Victime de la barbarie nazie, Henri Abraham périra en déportation pendant la Seconde Guerre mondiale, mais son rôle dans l’histoire de la physique reste fondamental.

En 1922, il est nommé président de la Société, l’année même de la fondation de l’Union Internationale de Physique, dont il devient le premier secrétaire général. Cette organisation, aujourd’hui connue sous le nom d’IUPAP (International Union of Pure and Applied Physics), marque une étape majeure dans la structuration des coopérations scientifiques internationales.

1923 : Paris accueille la première assemblée générale de l’IUPAP

La première assemblée générale de l’IUPAP est organisée à Paris en 1923, à l’occasion du cinquantenaire de la SFP. Un symbole fort du rôle moteur joué par la France dans la coordination mondiale de la recherche en physique.

La SFP participe activement à cette dynamique et continue d’affirmer son engagement au fil des décennies.

1968 : naissance de la Société Européenne de Physique

Quarante-cinq ans plus tard, en septembre 1968, la Société Française de Physique joue à nouveau un rôle essentiel dans la création de la Société Européenne de Physique (EPS).

Elle y est représentée par de grandes figures scientifiques :

  • Henri Curien, premier président de la SFP siégeant au bureau de l’EPS

  • Jacques Friedel, qui lui succédera dans cette fonction

Cette implication souligne la continuité de l’engagement international de la SFP, au-delà des frontières nationales.

Une tradition ancienne de coopération internationale

La vocation internationale de la SFP ne date pas d’hier. Déjà, le 16 avril 1903, la Société accueille des représentants du Bureau International des Poids et Mesures, venus de Budapest, Rome, Saint-Pétersbourg et Vienne.

Et dix ans plus tard, en 1913, les séances de Pâques comptent parmi leurs orateurs des noms prestigieux :

  • C.T.R. Wilson, futur prix Nobel de physique

  • Albert Einstein, figure émergente du monde scientifique

D’autres interventions marquantes sont notées, comme la visite de professeurs venus de Tokyo et de Baltimore, témoignant du rayonnement de la Société bien au-delà de l’Europe.

Un engagement international toujours actif

Aujourd’hui encore, la Société Française de Physique poursuit activement sa vocation internationale. Elle décerne plusieurs prix en collaboration avec d’autres sociétés européennes, participe aux actions de l’European Physical Society (EPS) dont elle est un membre moteur, et maintient une forte présence au sein des instances internationales.

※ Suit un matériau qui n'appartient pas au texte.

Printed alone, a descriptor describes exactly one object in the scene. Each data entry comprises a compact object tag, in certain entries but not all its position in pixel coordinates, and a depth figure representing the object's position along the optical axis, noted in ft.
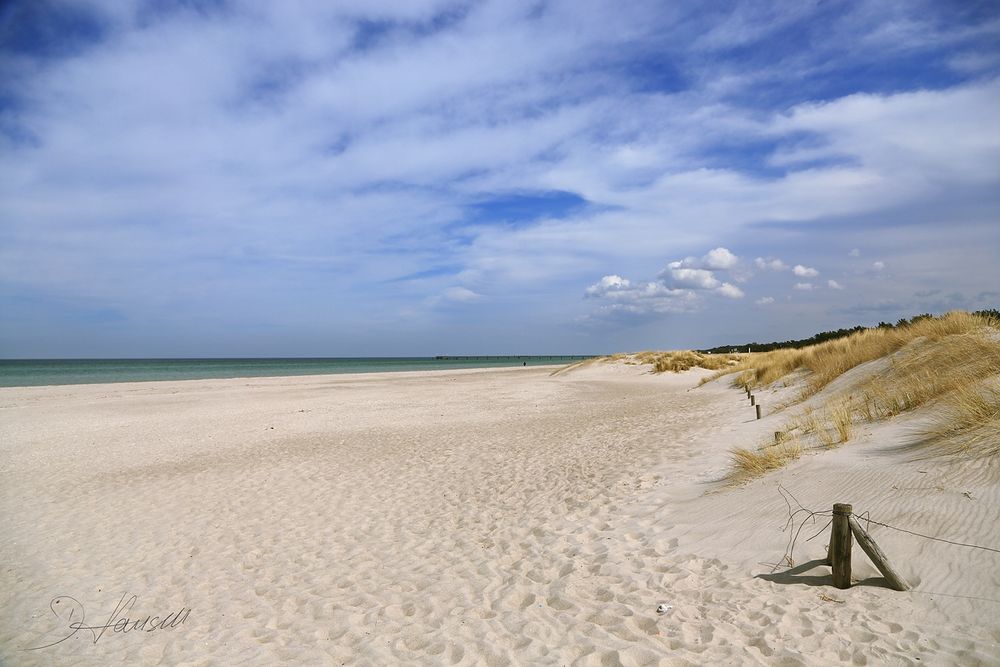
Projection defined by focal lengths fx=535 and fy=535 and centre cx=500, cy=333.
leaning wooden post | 13.52
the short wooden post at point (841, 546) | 14.11
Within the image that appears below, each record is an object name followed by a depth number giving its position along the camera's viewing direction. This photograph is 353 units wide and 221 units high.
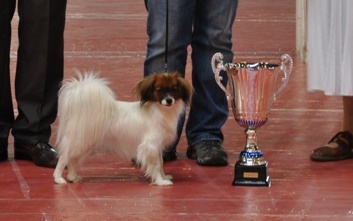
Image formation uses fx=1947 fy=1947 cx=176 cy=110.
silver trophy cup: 7.67
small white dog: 7.61
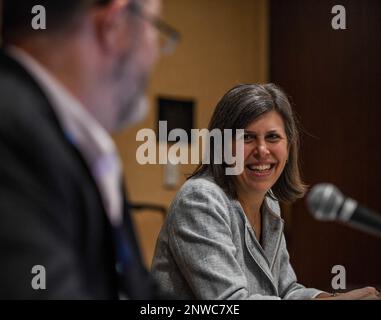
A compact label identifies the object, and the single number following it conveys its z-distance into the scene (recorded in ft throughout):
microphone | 6.07
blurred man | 5.64
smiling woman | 7.13
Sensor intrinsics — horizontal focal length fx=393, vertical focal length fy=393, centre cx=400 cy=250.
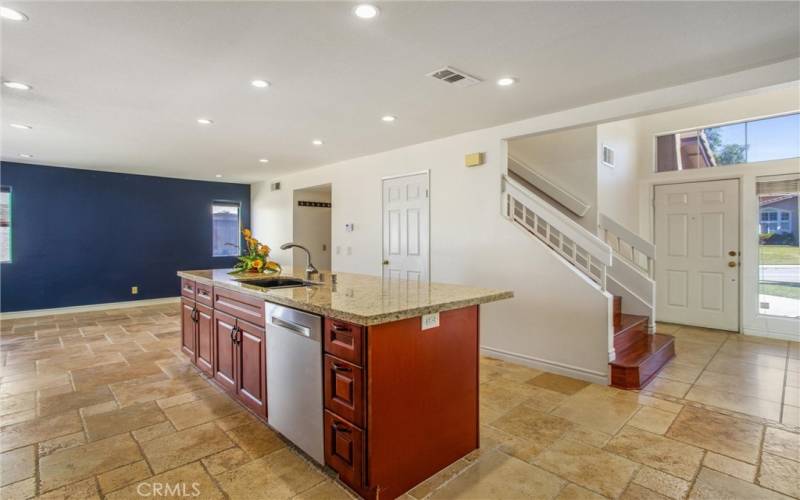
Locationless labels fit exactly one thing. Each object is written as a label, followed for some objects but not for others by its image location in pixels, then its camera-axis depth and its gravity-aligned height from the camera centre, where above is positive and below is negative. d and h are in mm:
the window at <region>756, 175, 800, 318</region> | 4664 -33
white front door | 5121 -137
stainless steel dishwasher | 2037 -739
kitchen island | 1783 -656
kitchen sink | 3132 -314
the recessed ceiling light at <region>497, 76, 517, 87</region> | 2857 +1198
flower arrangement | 3578 -146
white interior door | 4785 +207
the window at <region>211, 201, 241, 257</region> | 8117 +369
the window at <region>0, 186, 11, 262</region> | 6008 +300
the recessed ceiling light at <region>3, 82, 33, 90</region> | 2959 +1208
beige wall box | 4160 +904
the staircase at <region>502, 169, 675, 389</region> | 3375 -364
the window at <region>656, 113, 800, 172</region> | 4727 +1302
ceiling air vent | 2719 +1197
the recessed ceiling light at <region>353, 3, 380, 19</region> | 1956 +1181
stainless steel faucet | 3211 -200
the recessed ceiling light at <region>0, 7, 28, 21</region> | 1988 +1183
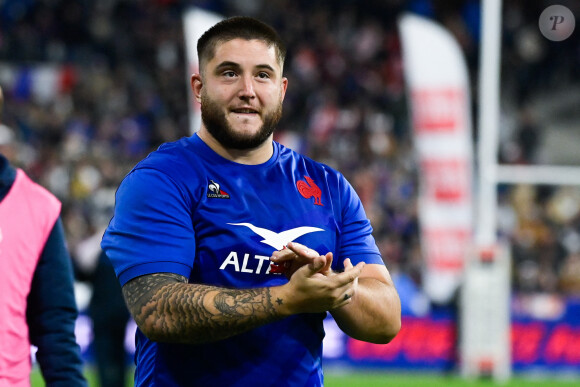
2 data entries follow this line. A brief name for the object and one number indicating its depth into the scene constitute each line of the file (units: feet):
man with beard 15.75
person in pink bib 17.71
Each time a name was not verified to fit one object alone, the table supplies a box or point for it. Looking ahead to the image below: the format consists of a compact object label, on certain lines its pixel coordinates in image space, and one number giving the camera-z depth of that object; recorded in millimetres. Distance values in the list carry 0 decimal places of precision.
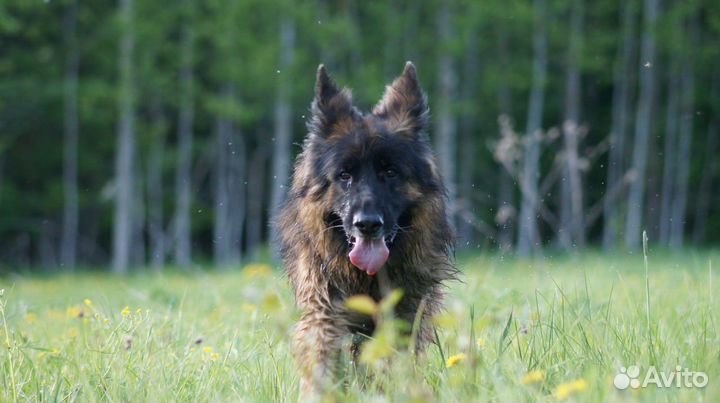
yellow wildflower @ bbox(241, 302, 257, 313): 13406
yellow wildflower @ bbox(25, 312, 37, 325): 11587
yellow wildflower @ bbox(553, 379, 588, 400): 5238
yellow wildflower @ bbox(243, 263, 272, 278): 13566
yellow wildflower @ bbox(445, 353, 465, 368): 6965
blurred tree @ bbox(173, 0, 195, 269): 54125
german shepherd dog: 9094
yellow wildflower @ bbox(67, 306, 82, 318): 12211
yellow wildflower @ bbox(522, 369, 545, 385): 5781
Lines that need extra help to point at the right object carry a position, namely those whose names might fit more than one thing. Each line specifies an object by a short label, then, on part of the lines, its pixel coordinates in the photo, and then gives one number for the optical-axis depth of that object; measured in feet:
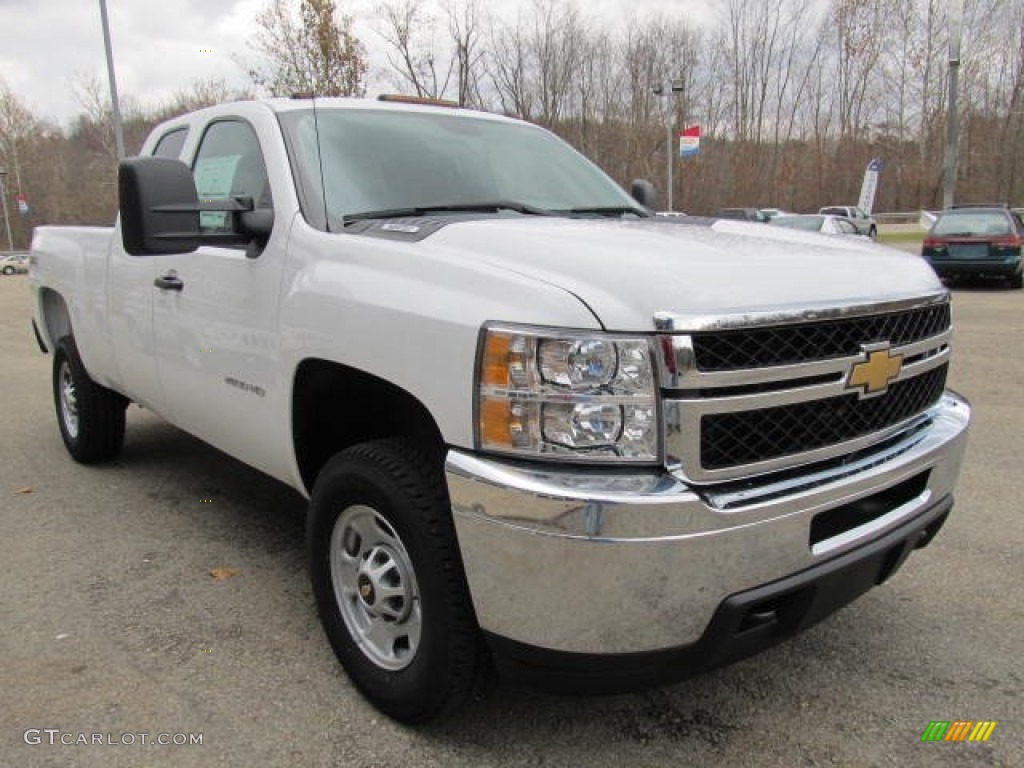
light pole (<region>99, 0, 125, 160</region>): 60.29
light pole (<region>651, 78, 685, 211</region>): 92.75
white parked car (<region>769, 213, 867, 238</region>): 63.05
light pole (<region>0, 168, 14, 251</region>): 179.73
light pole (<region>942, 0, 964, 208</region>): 80.84
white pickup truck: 6.42
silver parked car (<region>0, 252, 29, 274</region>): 138.62
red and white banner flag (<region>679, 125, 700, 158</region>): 88.43
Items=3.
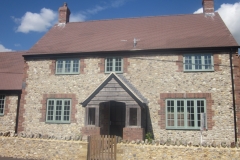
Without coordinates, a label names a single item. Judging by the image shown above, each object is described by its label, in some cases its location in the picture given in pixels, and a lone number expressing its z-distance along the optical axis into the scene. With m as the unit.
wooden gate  10.34
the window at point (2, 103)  17.96
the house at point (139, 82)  14.38
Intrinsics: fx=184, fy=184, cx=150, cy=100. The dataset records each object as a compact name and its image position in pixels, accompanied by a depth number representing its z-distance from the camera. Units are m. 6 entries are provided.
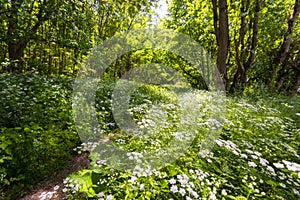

Récemment, le physicien Michel Spiro, président de la SFP de 2016 à 2017, devint à la suite de son mandat président de l’IUPAP, l’International Union of Pure and Applied Physics. Par ailleurs, la commission Physique /optique sans frontière commune à la Société Française de Physique et la Société Française d’Optique mènent de nombreuses actions de solidarité scientifique, de coopération et de diffusion de la science dans les pays à ressources limitées, prolongeant l’idéal d’ouverture qui anime la SFP depuis 1873.